#### Textabschnitt:
Wie entstehen riesige Hagelkörner?
Sven Titz
Bei Gewittern können auch hierzulande Eisbrocken vom Himmel fallen, die so groß wie Golfbälle und – in seltenen Fällen – so groß wie Tennisbälle sind. Für solche riesigen Hagelkörner ist ein starker, beständiger Aufwind nötig. Während die Hagelkörner darin schweben, frieren Wassertröpfchen an ihnen fest. Schließlich sausen die Körner dann mit hohen Geschwindigkeiten auf die Erde zu.
Entlaubte Bäume, durchlöcherte Dächer, zerborstene Autoscheiben – das sind typische Folgen eines Hagelschlags, auch wenn das spektakuläre Phänomen nur wenige Minuten andauert. Hagelkörner entstehen in Gewitterwolken, wenn bestimmte Bedingungen herrschen. Das sind vor allem feuchte, warme Luft an der Erdoberfläche, kalte Luft in der Höhe und ein Auslöser für das Aufsteigen von Luft – meteorologisch bedingt oder durch das Gelände erzwungen. Kommen dann noch besondere Windbedingungen hinzu, die dazu führen, dass sich ein rotierendes Aufwindgebiet bildet, können sich extreme Gewitter, sogenannte Superzellen, entwickeln, die ungewöhnlich große Hagelkörner produzieren.

#### Bereitgestellte Auflistung:
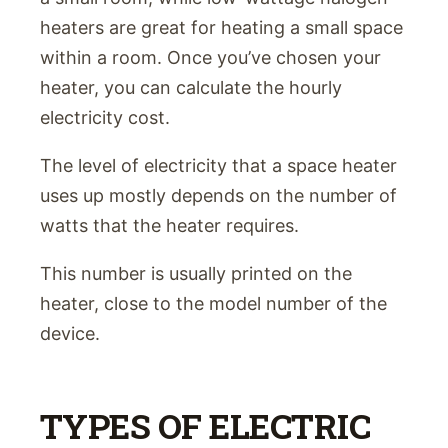
heaters are great for heating a small space
within a room. Once you’ve chosen your
heater, you can calculate the hourly
electricity cost.
The level of electricity that a space heater
uses up mostly depends on the number of
watts that the heater requires.
This number is usually printed on the
heater, close to the model number of the
device.
TYPES OF ELECTRIC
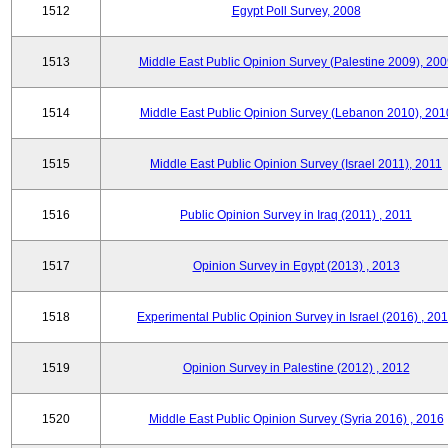
1512
Egypt Poll Survey, 2008
1513
Middle East Public Opinion Survey (Palestine 2009), 200
1514
Middle East Public Opinion Survey (Lebanon 2010), 201
1515
Middle East Public Opinion Survey (Israel 2011), 2011
1516
Public Opinion Survey in Iraq (2011) , 2011
1517
Opinion Survey in Egypt (2013) , 2013
1518
Experimental Public Opinion Survey in Israel (2016) , 20
1519
Opinion Survey in Palestine (2012) , 2012
1520
Middle East Public Opinion Survey (Syria 2016) , 2016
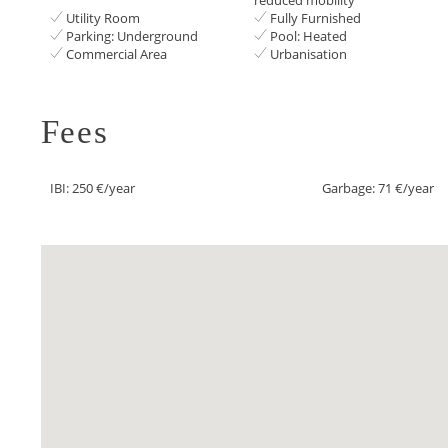
Utility Room
Fully Furnished
Parking: Underground
Pool: Heated
Commercial Area
Urbanisation
Fees
IBI: 250 €/year
Garbage: 71 €/year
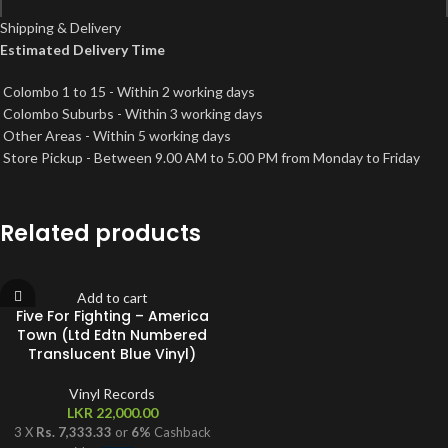
Every Teardrop Is A Waterfall incorporates elements of Ritmo De La
Shipping & Delivery
Noche and I Go To Rio.
Estimated Delivery Time
*
Name
Princess Of China features a sample from Takk performed by Sigur Ros.
Up With The Birds features a sample from Driven By You by Brian May
Colombo 1 to 15 - Within 2 working days
and a lyrical sample from Anthem by Leonard Cohen.
Colombo Suburbs - Within 3 working days
Heartfelt love and thanks to everyone who works with, looks after,
*
Email
Other Areas - Within 5 working days
helps and listens to us.
Store Pickup - Between 9.00 AM to 5.00 PM from Monday to Friday
℗ & © 2011 EMI Records Ltd. Made in the E.U.
Save my name, email, and website in this browser for the next time I
Related products
comment.
Add to cart
Five For Fighting – America
Town (Ltd Edtn Numbered
Translucent Blue Vinyl)
Vinyl Records
LKR
22,000.00
3 X
Rs. 7,333.33
or
6%
Cashback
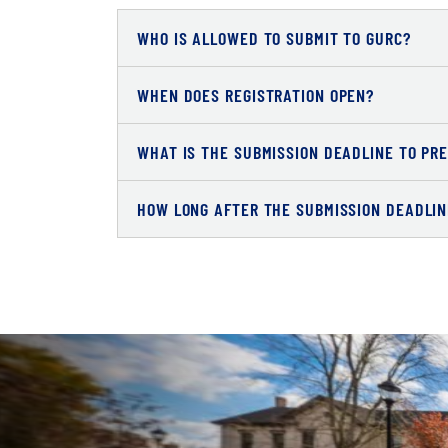
WHO IS ALLOWED TO SUBMIT TO GURC?
WHEN DOES REGISTRATION OPEN?
WHAT IS THE SUBMISSION DEADLINE TO PR
HOW LONG AFTER THE SUBMISSION DEADLINE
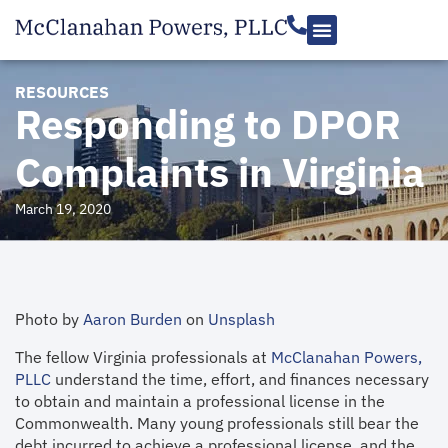
RESOURCES
Responding to DPOR
Complaints in Virginia
March 19, 2020
Photo by
Aaron Burden
on
Unsplash
The fellow Virginia professionals at
McClanahan Powers,
PLLC
understand the time, effort, and finances necessary
to obtain and maintain a professional license in the
Commonwealth. Many young professionals still bear the
debt incurred to achieve a professional license, and the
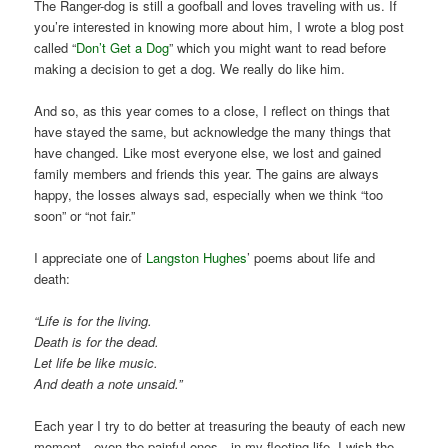
The Ranger-dog is still a goofball and loves traveling with us. If
you’re interested in knowing more about him, I wrote a blog post
called “
Don’t Get a Dog
” which you might want to read before
making a decision to get a dog. We really do like him.
And so, as this year comes to a close, I reflect on things that
have stayed the same, but acknowledge the many things that
have changed. Like most everyone else, we lost and gained
family members and friends this year. The gains are always
happy, the losses always sad, especially when we think “too
soon” or “not fair.”
I appreciate one of
Langston Hughes
’ poems about life and
death:
“Life is for the living.
Death is for the dead.
Let life be like music.
And death a note unsaid.”
Each year I try to do better at treasuring the beauty of each new
moment—even the painful ones—in my fleeting life. I wish the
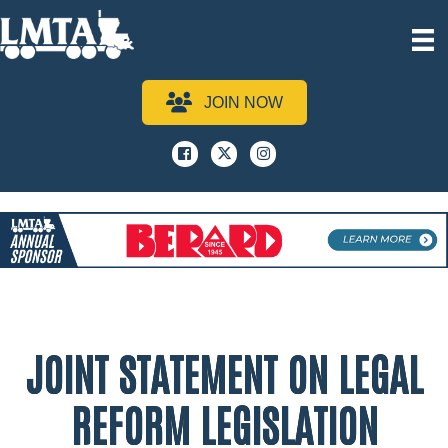
JOIN NOW
Facebook
x
instagram
JOINT STATEMENT ON LEGAL
REFORM LEGISLATION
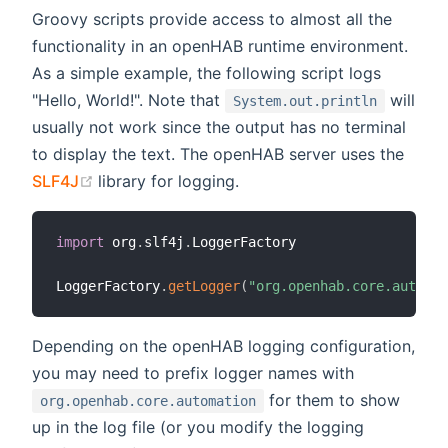
Groovy scripts provide access to almost all the
functionality in an openHAB runtime environment.
As a simple example, the following script logs
"Hello, World!". Note that
will
System.out.println
usually not work since the output has no terminal
to display the text. The openHAB server uses the
(opens new window)
SLF4J
library for logging.
import
 org
.
slf4j
.
LoggerFactory

LoggerFactory
.
getLogger
(
"org.openhab.core.automat
Depending on the openHAB logging configuration,
you may need to prefix logger names with
for them to show
org.openhab.core.automation
up in the log file (or you modify the logging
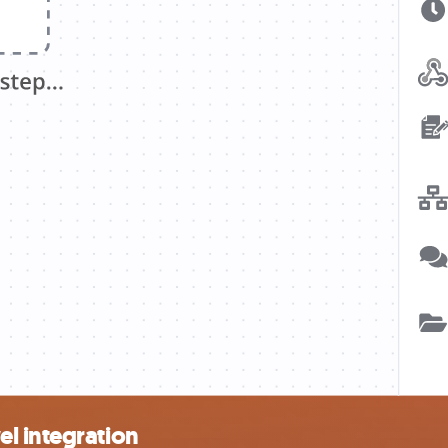
l integration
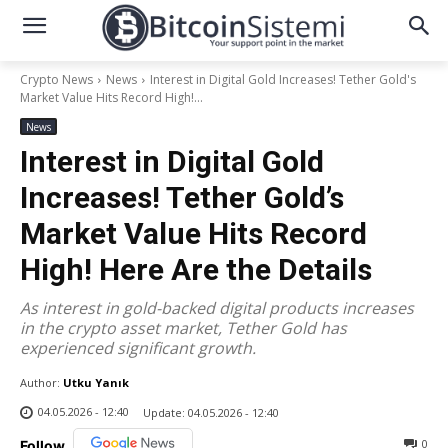
Crypto News
News
Interest in Digital Gold Increases! Tether Gold's
Market Value Hits Record High!...
News
Interest in Digital Gold
Increases! Tether Gold’s
Market Value Hits Record
High! Here Are the Details
As interest in gold-backed digital products increases
in the crypto asset market, Tether Gold has
experienced significant growth.
Author:
Utku Yanık
04.05.2026 - 12:40
Update:
04.05.2026 - 12:40
0
Follow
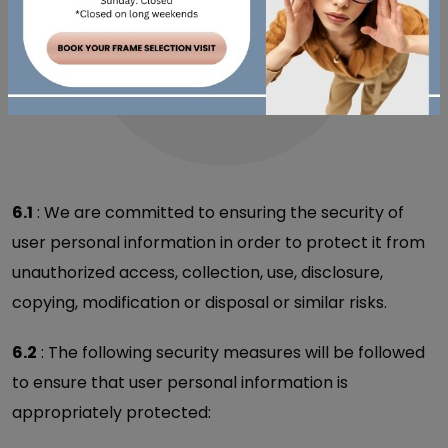
6.1
: We are committed to ensuring the security of
user personal information in order to protect it from
unauthorized access, collection, use, disclosure,
copying, modification or disposal or similar risks.
6.2
: The following security measures will be followed
to ensure that user personal information is
appropriately protected:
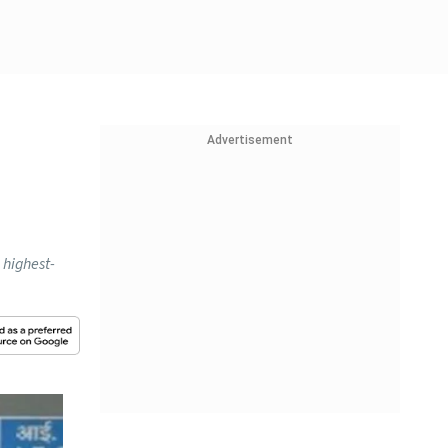
Advertisement
 highest-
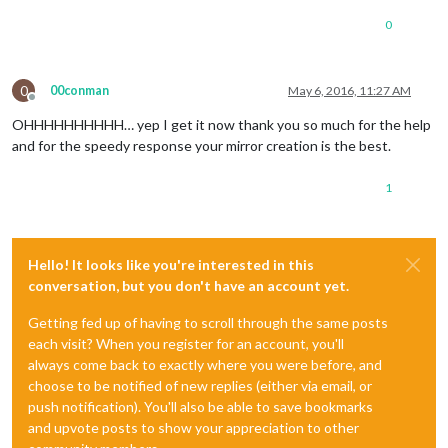
0
0
00conman
May 6, 2016, 11:27 AM
Offline
OHHHHHHHHHH… yep I get it now thank you so much for the help
and for the speedy response your mirror creation is the best.
1
Hello! It looks like you're interested in this
conversation, but you don't have an account yet.
Getting fed up of having to scroll through the same posts
each visit? When you register for an account, you'll
always come back to exactly where you were before, and
choose to be notified of new replies (either via email, or
push notification). You'll also be able to save bookmarks
and upvote posts to show your appreciation to other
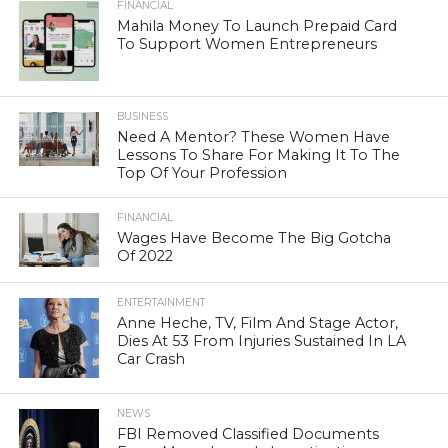
FINANCIAL
Mahila Money To Launch Prepaid Card
To Support Women Entrepreneurs
BUSINESS
Need A Mentor? These Women Have
Lessons To Share For Making It To The
Top Of Your Profession
FINANCIAL
Wages Have Become The Big Gotcha
Of 2022
ENTERTAINMENT
Anne Heche, TV, Film And Stage Actor,
Dies At 53 From Injuries Sustained In LA
Car Crash
NEWS
FBI Removed Classified Documents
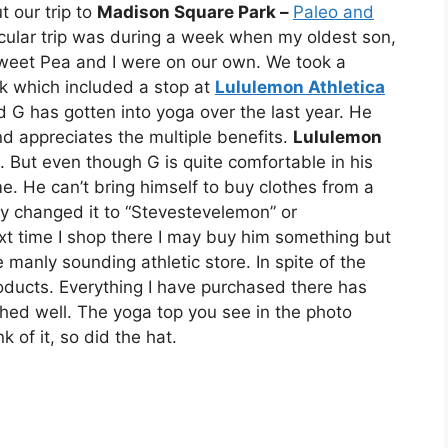
t our trip to
Madison Square Park –
Paleo and
icular trip was during a week when my oldest son,
weet Pea and I were on our own. We took a
ek which included a stop at
Lululemon Athletica
G has gotten into yoga over the last year. He
d appreciates the multiple benefits.
Lululemon
g. But even though G is quite comfortable in his
 He can’t bring himself to buy clothes from a
hey changed it to “Stevestevelemon” or
t time I shop there I may buy him something but
e manly sounding athletic store. In spite of the
products. Everything I have purchased there has
ed well. The yoga top you see in the photo
of it, so did the hat.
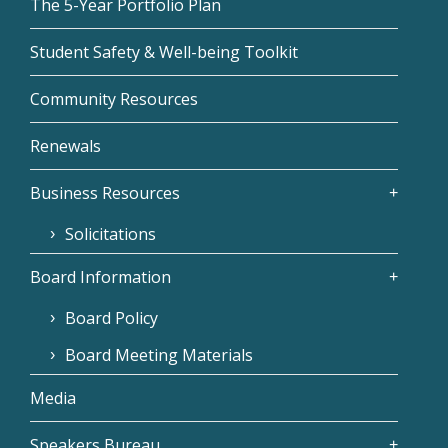
The 5-Year Portfolio Plan
Student Safety & Well-being Toolkit
Community Resources
Renewals
Business Resources
Solicitations
Board Information
Board Policy
Board Meeting Materials
Media
Speakers Bureau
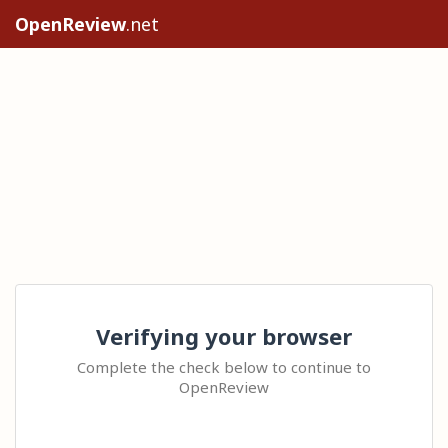
OpenReview
.net
Verifying your browser
Complete the check below to continue to
OpenReview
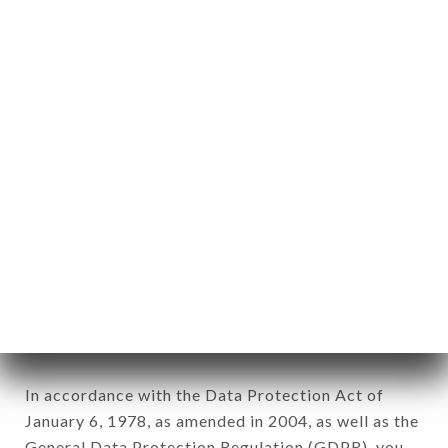
aforementioned site.
Personal information: "information which allows, in
any form whatsoever, directly or indirectly, the
identification of the natural persons to whom it
applies" (article 4 of law n° 78-17 of January 6,
1978).
12. Use of data in the context of
newsletter registration.
Data collected for the purpose of sending
commercial offers relating to the RESTAURANT
DEL MONDO brand. The data collected may be
processed by all subsidiaries and sub-subsidiaries
of the company.
In accordance with the Data Protection Act of
January 6, 1978, as amended in 2004, as well as the
General Data Protection Regulation (GDPR), you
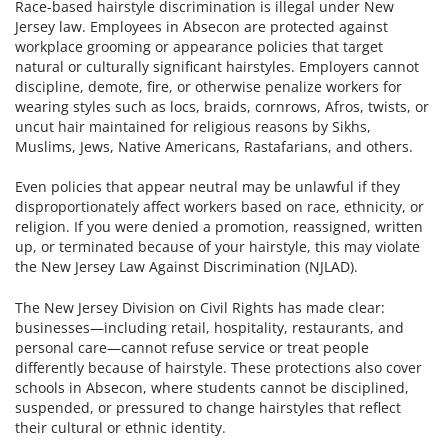
Race-based hairstyle discrimination is illegal under New
Jersey law. Employees in Absecon are protected against
workplace grooming or appearance policies that target
natural or culturally significant hairstyles. Employers cannot
discipline, demote, fire, or otherwise penalize workers for
wearing styles such as locs, braids, cornrows, Afros, twists, or
uncut hair maintained for religious reasons by Sikhs,
Muslims, Jews, Native Americans, Rastafarians, and others.
Even policies that appear neutral may be unlawful if they
disproportionately affect workers based on race, ethnicity, or
religion. If you were denied a promotion, reassigned, written
up, or terminated because of your hairstyle, this may violate
the New Jersey Law Against Discrimination (NJLAD).
The New Jersey Division on Civil Rights has made clear:
businesses—including retail, hospitality, restaurants, and
personal care—cannot refuse service or treat people
differently because of hairstyle. These protections also cover
schools in Absecon, where students cannot be disciplined,
suspended, or pressured to change hairstyles that reflect
their cultural or ethnic identity.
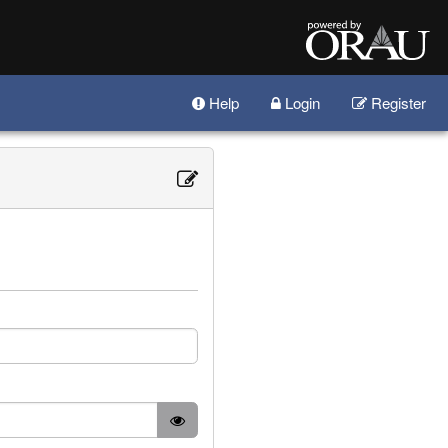
Help
Login
Register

#### Aufgabe:
Bitte setze den Text über die Entstehung riesiger Hagelkörner nach seinem letzten Satz fort. Die Auflistung wird für die Bearbeitung nicht gebraucht.

#### Antwort:
Hagel im Kleinen
Der Kern eines Hagelkorns bildet sich meistens aus einem Eiskristall, der aus dem oberen, eisigen Teil der Gewitterwolke in ein Aufwindgebiet hineinfällt. Durch den Aufwind wird dieser Eiskern gebremst, und er beginnt – in ungefähr gleichbleibender Höhe schwebend – allmählich zu wachsen. In Gewitterwolken schweben viele Wassertröpfchen, die zwar eine Temperatur von unter Null Grad Celsius haben, aber nicht gefroren sind. Kollidieren diese unterkühlten Tröpfchen mit dem Kern des Hagelkorns, dann gefriert das Wasser. Oft lagern sich mehrere Eisschichten an, die abwechselnd klar und milchig aussehen. Das unterschiedliche Aussehen der Schichten kommt durch die Umgebungsbedingungen zustande. Es hängt von Temperatur und Feuchtigkeit ab.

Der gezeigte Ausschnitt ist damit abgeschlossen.